Virtual Galaxy targets 40% CAGR, pins hope on 350 new NBFC customers
Core banking platform vendor reports 52% revenue growth to ₹182 cr and guides for 40% CAGR through FY29, with RBI's NBFC rules opening a new regulatory-driven market.
What's new
- FY26 revenue grew 52% to ₹182.1 cr; PAT margin held at 25.3%.
- Added 97 E-Banker branches in FY26, the highest annual addition in company history.
- RBI's NBFC scale-based regulation creates an addressable market of ~350 entities needing core banking solutions.
- Unexecuted order book stands at ₹111.6 cr; active pipeline is ₹1,000 cr with ~20% historical conversion.
Themes from the call
Demand
Cooperative bank adoption is accelerating with 97 new branches added in FY26, and a new regulatory-driven NBFC segment of ~350 potential customers has opened up.
Margins
EBITDA margin of 46.2% and PAT margin of 25.3% were maintained despite rapid scaling, aligning with the multi-year 25% PAT margin guidance.
Diversification
Exports are 6% of revenue now but management wants 20-25%; cybersecurity and e-governance products are early-stage with revenue expected in 2-3 years.
Guidance watch
- 40% plus CAGR revenue growth through FY29, with PAT margin maintained at 25%.
- Export revenue to scale from 6% to 20-25% of total revenue over the medium term.
- Cybersecurity and e-governance to contribute meaningfully within 2-3 years, with cybersecurity target of 20-30% of revenue mix by FY29.
Risk flags
- NBFC opportunity is identified as meaningful but is currently immaterial to revenue; execution on this new regulatory segment is unproven.
- Revenue concentration remains high in Maharashtra and cooperative banks, with the NBFC migration path requiring time to develop.
- New products like Cyber Sentinel and e-governance platforms are pre-revenue and depend on sales infrastructure build-out.
Key quotes
-
"we believe the business is positioned to compound at 40% plus CAGR year-on-year over the next 3 years while maintaining healthy in-line profitability metrics"
— Sachin Pandey, prepared remarks -
"RBI scale-based regulation framework for NBFCs requires middle-layer and upper-layer entities... to adopt core banking solutions; compliance timeline passed."
— Call summary on regulatory opportunity
The brief
Virtual Galaxy's results are a clean beat on the growth front. Revenue jumped 52% in FY26 to ₹182.1 cr, driven by a record 97-branch addition to its E-Banker core banking platform.

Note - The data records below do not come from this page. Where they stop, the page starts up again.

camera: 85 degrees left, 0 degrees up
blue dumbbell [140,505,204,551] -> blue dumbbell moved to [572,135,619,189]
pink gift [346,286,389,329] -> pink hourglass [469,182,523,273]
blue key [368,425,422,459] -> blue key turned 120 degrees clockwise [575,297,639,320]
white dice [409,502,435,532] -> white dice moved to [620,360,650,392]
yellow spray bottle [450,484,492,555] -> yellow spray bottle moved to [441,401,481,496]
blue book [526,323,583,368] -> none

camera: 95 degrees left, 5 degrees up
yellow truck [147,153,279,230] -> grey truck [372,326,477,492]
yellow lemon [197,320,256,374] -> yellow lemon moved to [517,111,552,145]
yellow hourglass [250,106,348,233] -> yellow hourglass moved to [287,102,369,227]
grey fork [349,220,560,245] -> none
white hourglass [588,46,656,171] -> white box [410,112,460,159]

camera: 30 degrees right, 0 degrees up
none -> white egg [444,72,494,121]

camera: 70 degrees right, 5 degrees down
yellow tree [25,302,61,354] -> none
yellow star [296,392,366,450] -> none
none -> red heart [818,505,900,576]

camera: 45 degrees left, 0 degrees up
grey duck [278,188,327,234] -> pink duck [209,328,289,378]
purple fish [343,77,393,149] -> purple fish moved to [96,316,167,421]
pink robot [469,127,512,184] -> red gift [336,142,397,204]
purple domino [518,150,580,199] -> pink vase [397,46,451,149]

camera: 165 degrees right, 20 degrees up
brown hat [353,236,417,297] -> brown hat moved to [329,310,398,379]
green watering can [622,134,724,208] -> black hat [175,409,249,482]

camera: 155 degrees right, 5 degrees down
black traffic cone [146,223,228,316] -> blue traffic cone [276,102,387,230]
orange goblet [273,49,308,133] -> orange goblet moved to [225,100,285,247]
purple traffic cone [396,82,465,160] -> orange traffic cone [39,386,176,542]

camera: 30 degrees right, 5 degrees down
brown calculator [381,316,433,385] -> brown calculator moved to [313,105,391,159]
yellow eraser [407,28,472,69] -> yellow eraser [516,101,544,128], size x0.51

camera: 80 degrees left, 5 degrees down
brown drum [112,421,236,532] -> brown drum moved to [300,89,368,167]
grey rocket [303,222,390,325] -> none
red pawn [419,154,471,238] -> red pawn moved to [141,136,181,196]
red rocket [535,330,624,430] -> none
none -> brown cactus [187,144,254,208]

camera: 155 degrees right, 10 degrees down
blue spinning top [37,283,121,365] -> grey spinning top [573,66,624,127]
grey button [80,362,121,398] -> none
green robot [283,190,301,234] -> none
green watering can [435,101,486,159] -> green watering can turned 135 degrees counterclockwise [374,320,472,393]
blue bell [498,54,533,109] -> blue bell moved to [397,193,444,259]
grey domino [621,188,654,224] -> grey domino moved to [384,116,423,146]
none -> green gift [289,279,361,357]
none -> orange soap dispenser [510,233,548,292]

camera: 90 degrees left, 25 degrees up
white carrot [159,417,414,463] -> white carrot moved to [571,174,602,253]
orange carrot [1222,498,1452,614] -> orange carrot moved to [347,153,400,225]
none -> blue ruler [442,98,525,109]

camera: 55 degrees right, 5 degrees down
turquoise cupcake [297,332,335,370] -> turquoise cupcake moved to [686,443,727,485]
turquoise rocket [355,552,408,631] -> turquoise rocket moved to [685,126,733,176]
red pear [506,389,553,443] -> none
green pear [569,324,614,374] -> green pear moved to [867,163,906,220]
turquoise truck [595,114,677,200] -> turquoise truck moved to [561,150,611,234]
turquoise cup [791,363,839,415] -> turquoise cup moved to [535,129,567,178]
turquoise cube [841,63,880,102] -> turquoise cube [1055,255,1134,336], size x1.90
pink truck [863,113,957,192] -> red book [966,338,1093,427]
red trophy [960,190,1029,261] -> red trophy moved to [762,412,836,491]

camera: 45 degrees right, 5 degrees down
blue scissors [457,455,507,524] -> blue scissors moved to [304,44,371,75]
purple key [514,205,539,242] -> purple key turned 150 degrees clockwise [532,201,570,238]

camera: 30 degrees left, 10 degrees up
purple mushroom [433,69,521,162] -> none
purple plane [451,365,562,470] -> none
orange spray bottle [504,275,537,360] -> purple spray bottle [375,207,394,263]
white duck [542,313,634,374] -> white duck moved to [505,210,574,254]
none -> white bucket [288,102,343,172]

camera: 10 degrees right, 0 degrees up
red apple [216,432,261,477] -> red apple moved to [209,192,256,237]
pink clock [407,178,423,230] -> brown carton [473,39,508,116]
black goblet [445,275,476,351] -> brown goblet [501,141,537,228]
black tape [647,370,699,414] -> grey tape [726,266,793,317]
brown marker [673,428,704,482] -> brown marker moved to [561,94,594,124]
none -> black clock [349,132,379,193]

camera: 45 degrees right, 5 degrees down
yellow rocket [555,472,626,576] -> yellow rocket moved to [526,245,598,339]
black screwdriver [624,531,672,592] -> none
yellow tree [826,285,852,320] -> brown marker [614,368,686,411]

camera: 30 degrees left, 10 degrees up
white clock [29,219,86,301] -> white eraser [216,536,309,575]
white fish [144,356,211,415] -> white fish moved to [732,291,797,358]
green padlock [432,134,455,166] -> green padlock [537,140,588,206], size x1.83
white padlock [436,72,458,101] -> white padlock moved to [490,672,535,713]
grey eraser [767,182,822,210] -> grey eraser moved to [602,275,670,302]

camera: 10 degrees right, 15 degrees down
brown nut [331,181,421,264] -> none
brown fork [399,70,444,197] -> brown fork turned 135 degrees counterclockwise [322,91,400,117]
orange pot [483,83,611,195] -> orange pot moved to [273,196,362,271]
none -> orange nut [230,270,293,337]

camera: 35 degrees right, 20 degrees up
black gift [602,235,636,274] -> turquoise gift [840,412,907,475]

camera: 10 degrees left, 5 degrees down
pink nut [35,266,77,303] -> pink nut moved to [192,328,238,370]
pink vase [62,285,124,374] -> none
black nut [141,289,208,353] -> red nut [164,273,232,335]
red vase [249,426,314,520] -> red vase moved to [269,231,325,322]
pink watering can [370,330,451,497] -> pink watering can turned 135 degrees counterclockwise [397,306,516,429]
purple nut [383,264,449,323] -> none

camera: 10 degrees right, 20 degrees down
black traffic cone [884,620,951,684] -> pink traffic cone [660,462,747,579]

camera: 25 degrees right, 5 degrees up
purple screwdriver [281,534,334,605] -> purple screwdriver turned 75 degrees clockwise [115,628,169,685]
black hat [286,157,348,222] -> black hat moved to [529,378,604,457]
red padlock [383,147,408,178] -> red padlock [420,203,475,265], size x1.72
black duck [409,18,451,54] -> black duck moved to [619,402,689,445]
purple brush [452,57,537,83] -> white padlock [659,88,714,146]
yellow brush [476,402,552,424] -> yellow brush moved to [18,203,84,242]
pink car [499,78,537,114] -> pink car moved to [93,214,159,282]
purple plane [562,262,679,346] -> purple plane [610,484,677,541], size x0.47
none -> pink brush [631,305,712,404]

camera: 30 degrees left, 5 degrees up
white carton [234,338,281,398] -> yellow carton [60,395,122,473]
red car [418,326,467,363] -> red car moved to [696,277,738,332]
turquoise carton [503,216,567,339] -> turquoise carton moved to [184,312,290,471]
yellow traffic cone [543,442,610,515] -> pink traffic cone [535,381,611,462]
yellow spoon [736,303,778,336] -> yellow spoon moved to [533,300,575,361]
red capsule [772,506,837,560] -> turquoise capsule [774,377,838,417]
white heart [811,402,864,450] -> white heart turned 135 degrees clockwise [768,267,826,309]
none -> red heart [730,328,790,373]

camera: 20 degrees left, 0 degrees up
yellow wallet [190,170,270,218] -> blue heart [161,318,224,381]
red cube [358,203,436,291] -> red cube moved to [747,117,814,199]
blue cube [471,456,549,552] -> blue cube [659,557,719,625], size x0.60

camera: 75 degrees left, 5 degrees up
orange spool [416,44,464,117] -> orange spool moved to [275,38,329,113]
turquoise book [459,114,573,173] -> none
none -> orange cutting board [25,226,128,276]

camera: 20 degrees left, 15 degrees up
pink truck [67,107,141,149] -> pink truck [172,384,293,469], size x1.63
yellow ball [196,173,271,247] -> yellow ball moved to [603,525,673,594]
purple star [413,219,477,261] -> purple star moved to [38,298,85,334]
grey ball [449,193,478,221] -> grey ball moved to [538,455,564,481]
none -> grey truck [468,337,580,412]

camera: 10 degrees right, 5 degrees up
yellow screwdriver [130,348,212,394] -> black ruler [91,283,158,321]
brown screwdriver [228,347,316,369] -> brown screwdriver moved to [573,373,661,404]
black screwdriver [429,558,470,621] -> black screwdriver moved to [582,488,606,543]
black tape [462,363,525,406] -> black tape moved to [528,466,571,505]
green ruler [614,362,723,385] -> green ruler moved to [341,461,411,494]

The 40% CAGR guidance for the next three years rests on two pillars: the ongoing cooperative bank migration and a new, regulatory-driven opportunity in NBFCs. RBI's scale-based framework requires about 350 mid- and upper-layer NBFCs to adopt core banking solutions, a transition that mirrors the cooperative bank shift that built the company's market position.
The bull case is simple: a large, compliance-forced customer base with a proven onboarding playbook. Management says the ₹1,000 cr pipeline is weighted 60-70% toward BFSI, and the NBFC opportunity is embedded within it. The catch is that this segment is currently immaterial. Management offered no separate pipeline figure for NBFCs, only that dedicated sales efforts are underway. It will take two to three years for this to show up in the P&L.
Beyond BFSI, the company is planting seeds. Exports are 6% of revenue now from 13 international projects, mostly World Bank-funded work in Africa. The medium-term target is 20-25%. Cybersecurity and e-governance products like Cyber Sentinel and E-Autopsy are at early stages. Management wants cybersecurity to grow from 10% to 20-30% of revenue by FY29.
The 25.3% PAT margin held steady despite the 52% revenue growth, which validates the in-house delivery model. The recurring revenue base is ₹76.7 cr, 42% of the total, with churn under 2%. The unexecuted order book of ₹111.6 cr gives near-term visibility, but the multi-year guidance is where the story lies. For a company of this scale, 40% CAGR is an ambitious promise. The NBFC TAM is real, but converting regulatory compulsion into revenue takes time, sales hires, and successful implementations. That's the execution test for the next eight quarters.
The NBFC regulatory push is a real TAM, but Virtual Galaxy is still selling the sizzle; the steak arrives in FY28-29.